WHAT THE TASK ASKS: Starting at the line that contains "pinky mcp: (234, 207)", return every line down to the end of the records below, exactly as written.

══ DATASET ENTRIES

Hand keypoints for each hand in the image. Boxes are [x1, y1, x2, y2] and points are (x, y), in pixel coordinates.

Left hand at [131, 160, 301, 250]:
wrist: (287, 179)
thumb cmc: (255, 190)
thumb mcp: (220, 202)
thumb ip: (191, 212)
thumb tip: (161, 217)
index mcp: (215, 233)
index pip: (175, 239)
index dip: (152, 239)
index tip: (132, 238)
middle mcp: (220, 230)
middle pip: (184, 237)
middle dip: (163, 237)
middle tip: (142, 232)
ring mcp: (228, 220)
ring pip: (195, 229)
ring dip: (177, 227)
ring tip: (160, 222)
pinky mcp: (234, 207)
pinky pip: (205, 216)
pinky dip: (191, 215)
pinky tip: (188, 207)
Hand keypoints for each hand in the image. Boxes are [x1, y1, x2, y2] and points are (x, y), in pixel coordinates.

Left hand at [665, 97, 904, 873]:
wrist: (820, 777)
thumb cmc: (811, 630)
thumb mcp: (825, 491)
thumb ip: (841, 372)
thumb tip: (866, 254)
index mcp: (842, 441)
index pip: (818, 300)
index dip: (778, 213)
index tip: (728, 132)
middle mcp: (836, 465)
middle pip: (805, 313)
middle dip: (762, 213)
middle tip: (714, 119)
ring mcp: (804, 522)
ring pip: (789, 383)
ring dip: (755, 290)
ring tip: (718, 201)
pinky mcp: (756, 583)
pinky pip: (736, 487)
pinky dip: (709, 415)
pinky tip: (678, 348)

════

RESULT FOR THIS TASK:
pinky mcp: (234, 207)
pinky pip: (205, 216)
pinky dip: (191, 215)
pinky tip: (188, 207)
Hand keypoints for each hand in the image. Boxes are [x1, y1, x2, y2] and points are (x, y), in pixel coordinates.

Left hand at [665, 97, 904, 873]:
wrist: (820, 777)
thumb cmc: (811, 630)
thumb mcp: (825, 491)
thumb ip: (841, 372)
thumb tip: (866, 254)
index mcp: (842, 441)
index pip: (818, 300)
index dip: (778, 213)
index tip: (728, 132)
middle mcp: (836, 465)
middle pip: (805, 313)
middle dip: (762, 213)
middle tip: (714, 119)
ring mcp: (804, 522)
ring pip: (789, 383)
ring dip: (755, 290)
ring tip: (718, 201)
pinky mcp: (756, 583)
pinky pip: (736, 487)
pinky dip: (709, 415)
pinky tip: (678, 348)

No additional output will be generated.